Gegen diesen Bescheid richtet sich die vorliegende Beschwerde.

Die belangte Behörde legte die Akten des Verwaltungsverfahrens vor und erstattete eine Gegenschrift mit dem Antrag, die Beschwerde kostenpflichtig abzuweisen.

Der Verwaltungsgerichtshof hat in einem gemäß § 12 Abs. 1 Z. 2 VwGG gebildeten Senat erwogen:

Die Beschwerdeführerin erachtet sich ihrem gesamten Vorbringen nach im Recht auf Nichtentziehung ihrer Gewerbeberechtigung verletzt. In Ausführung des so verstandenen Beschwerdepunktes bringt sie vor, die belangte Behörde habe wesentliche Recherchen nicht durchgeführt. "Beispielhaft angegeben" hätte eine Anfrage beim Finanzamt K. ergeben, dass ein beachtlicher Schuldenrückstand von EUR 32.000,-- auf EUR 10.000,-- innerhalb kurzer Zeit durch die alleinige Anstrengung der Beschwerdeführerin habe reduziert werden können. Dies allein sei Nachweis genug, dass sie ihren Zahlungsverpflichtungen nachkomme. Es sei im Interesse der Gläubiger, ihre Forderungen zu 100 % getilgt zu bekommen; eben dies bewerkstellige die Beschwerdeführerin. "Nur beispielhaft angeführt" habe sie ihre Schulden bei einem näher bezeichneten Gläubiger zur Gänze getilgt. Dies schon allein aus dem Grunde, da ihr ansonsten unmittelbar die Delogierung gedroht hätte. Dass sie nicht delogiert worden sei, beweise eindeutig ihre großen, aber auch zielführenden Anstrengungen und Bestrebungen, ihre Schulden abzubauen. Auch habe sie ihre Schulden bei einem weiteren näher genannten Gläubiger zur Gänze getilgt. "Vereinzelt" könne der Formalakt der Einstellung noch nicht durchgeführt worden sein; es sei jedoch für den Nachweis des tatsächlichen Forderungsabbaues nicht ausschlaggebend.

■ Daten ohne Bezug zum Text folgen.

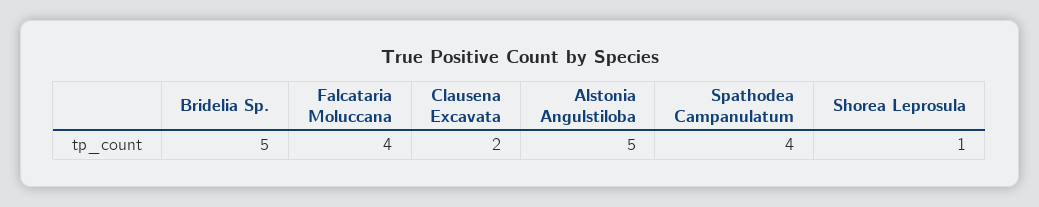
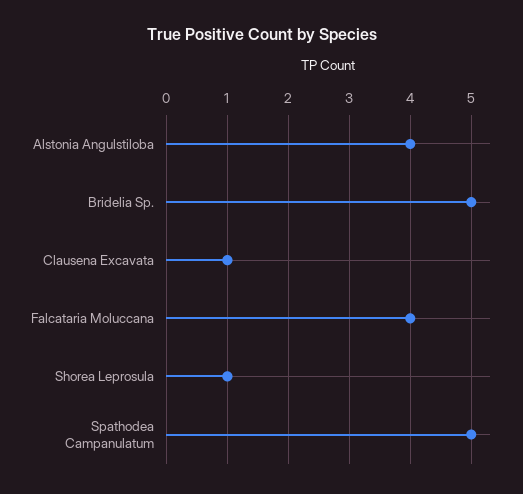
Clausena Excavata: 2 -> 1
Alstonia Angulstiloba: 5 -> 4
Spathodea Campanulatum: 4 -> 5

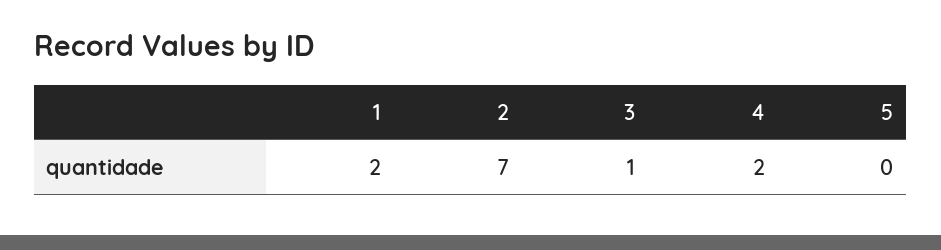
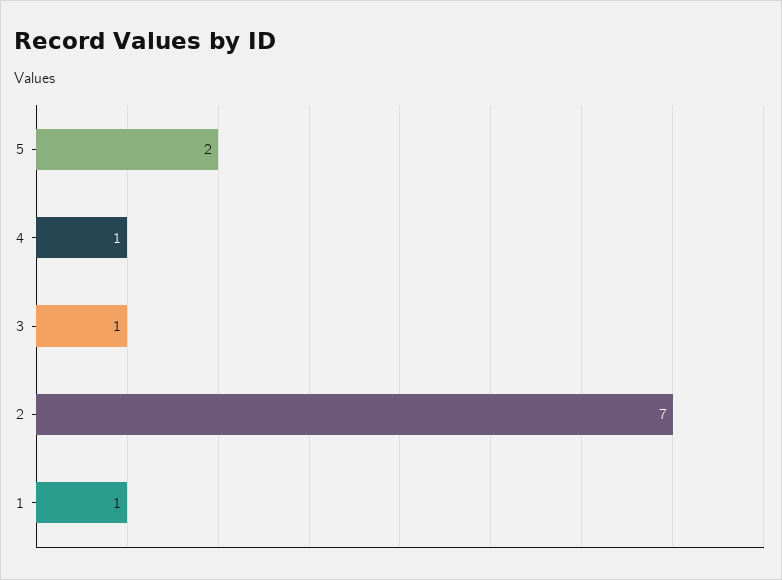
1: 2 -> 1
4: 2 -> 1
5: 0 -> 2

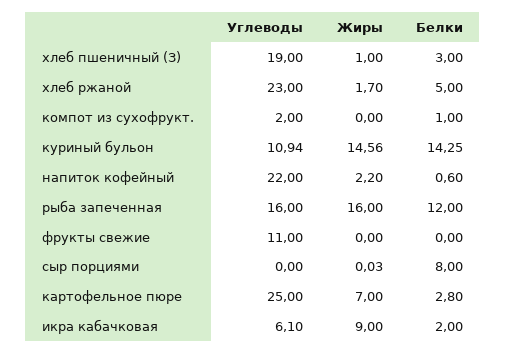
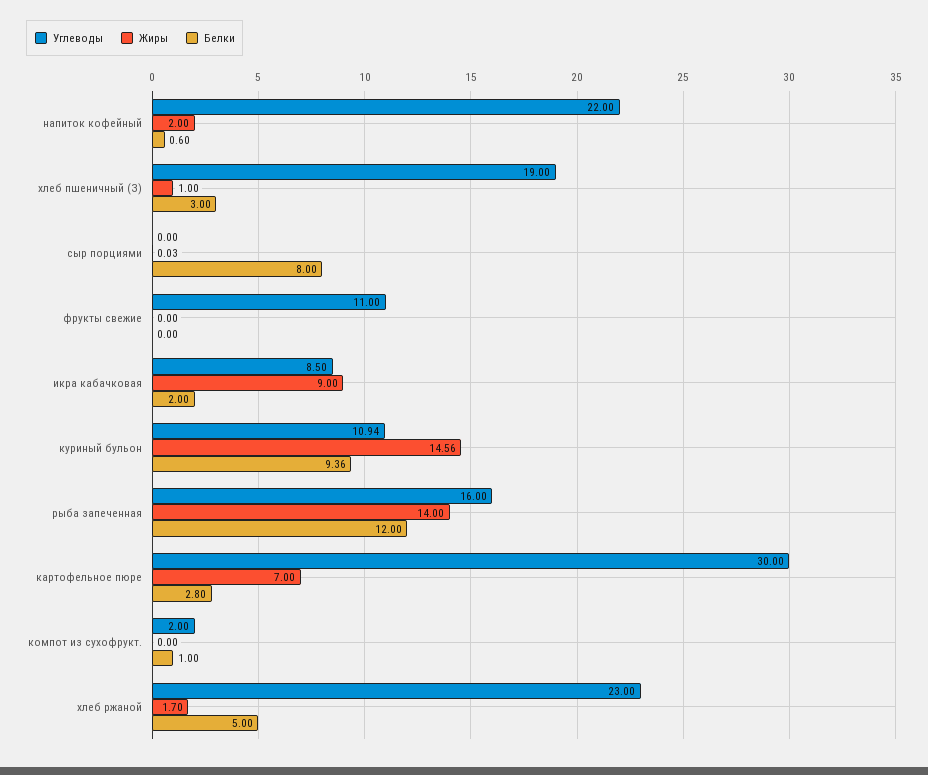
Белки, куриный бульон: 14.25 -> 9.36
Жиры, напиток кофейный: 2.2 -> 2
Жиры, рыба запеченная: 16 -> 14
Углеводы, картофельное пюре: 25 -> 30
Углеводы, икра кабачковая: 6.1 -> 8.5

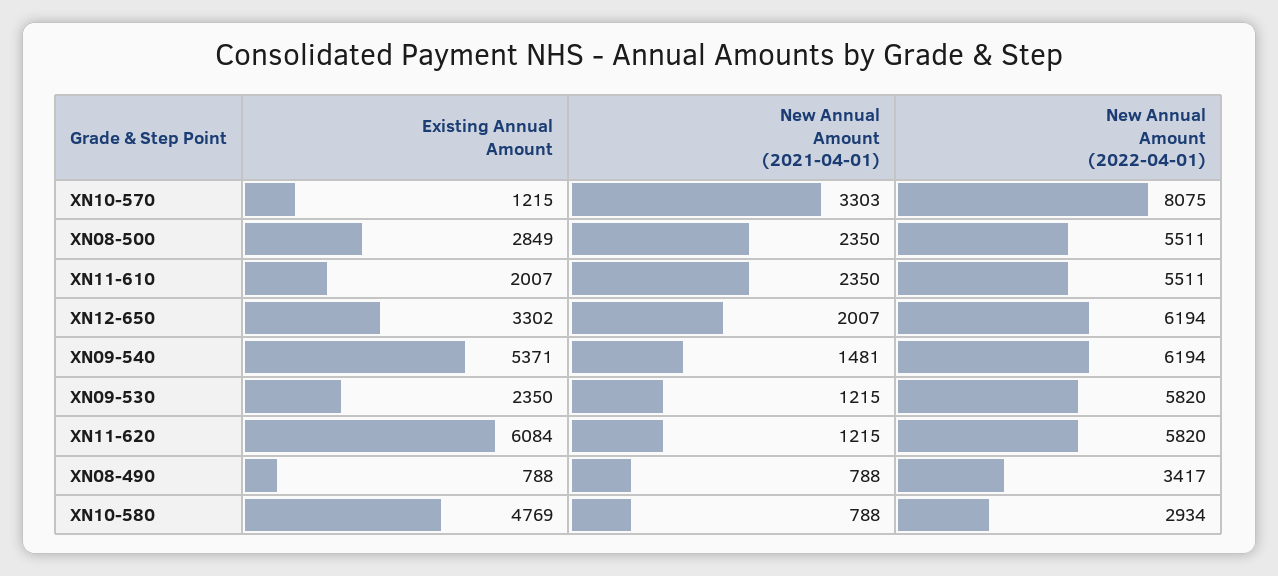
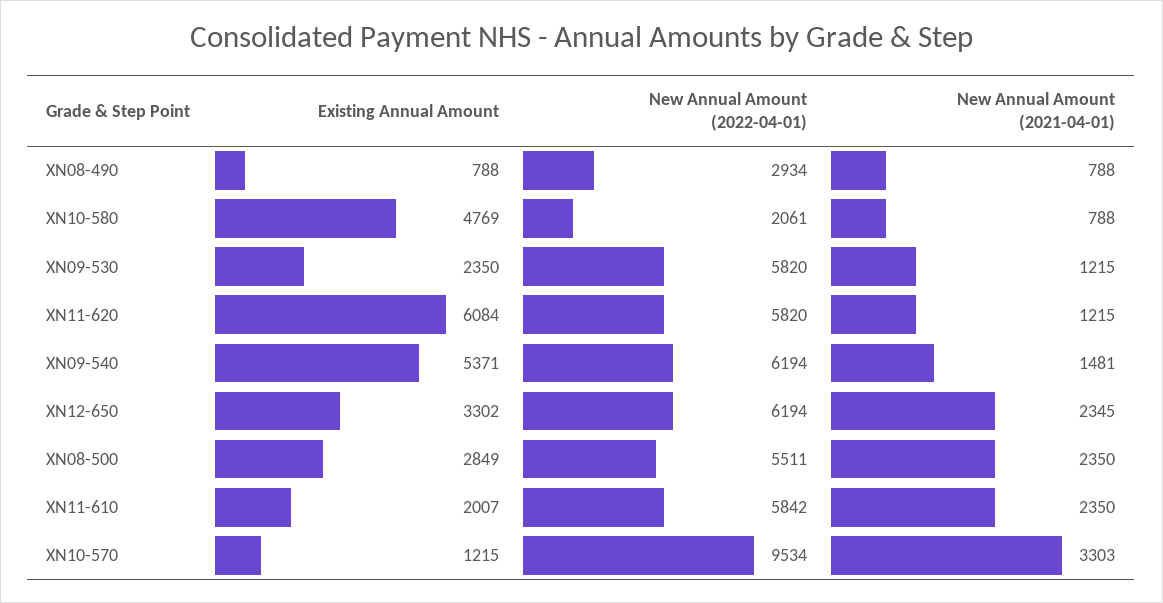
New Annual Amount (2022-04-01), XN10-570: 8075 -> 9534
New Annual Amount (2022-04-01), XN11-610: 5511 -> 5842
New Annual Amount (2021-04-01), XN12-650: 2007 -> 2345
New Annual Amount (2022-04-01), XN08-490: 3417 -> 2934
New Annual Amount (2022-04-01), XN10-580: 2934 -> 2061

Der Vorwurf, sie sei ihrer Mitwirkungspflicht nicht nachgekommen, sei schon dadurch entkräftet, dass sie im Verwaltungsverfahren unvertreten gewesen und ihr eine gewisse behördliche Ausdrucksweise nicht geläufig gewesen sei; sie sei auch nicht zusätzlich informiert oder aufgeklärt worden.

Gemäß § 13 Abs. 3 GewO 1994 sind Rechtsträger von der Gewerbeausübung als Gewerbetreibende ausgeschlossen, wenn 1. der Konkurs mangels eines zur Deckung der Kosten des Konkursverfahrens voraussichtlich hinreichenden Vermögens rechtskräftig nicht eröffnet wurde und 2. der Zeitraum, in dem in der Insolvenzdatei Einsicht in den genannten Insolvenzfall gewährt wird, noch nicht abgelaufen ist.

Gemäß § 87 Abs. 1 Z. 2 GewO 1994 ist die Gewerbeberechtigung von der Behörde zu entziehen, wenn einer der in § 13 Abs. 3 und 5 angeführten Umstände, die den Gewerbeausschluss bewirken, vorliegt. Nach Abs. 2 kann die Behörde von der im Abs. 1 Z. 2 vorgeschriebenen Entziehung der Gewerbeberechtigung wegen rechtskräftiger Nichteröffnung eines Konkurses mangels eines zur Deckung der Kosten des Konkursverfahrens voraussichtlich hinreichenden Vermögens absehen, wenn die Gewerbeausübung vorwiegend im Interesse der Gläubiger gelegen ist.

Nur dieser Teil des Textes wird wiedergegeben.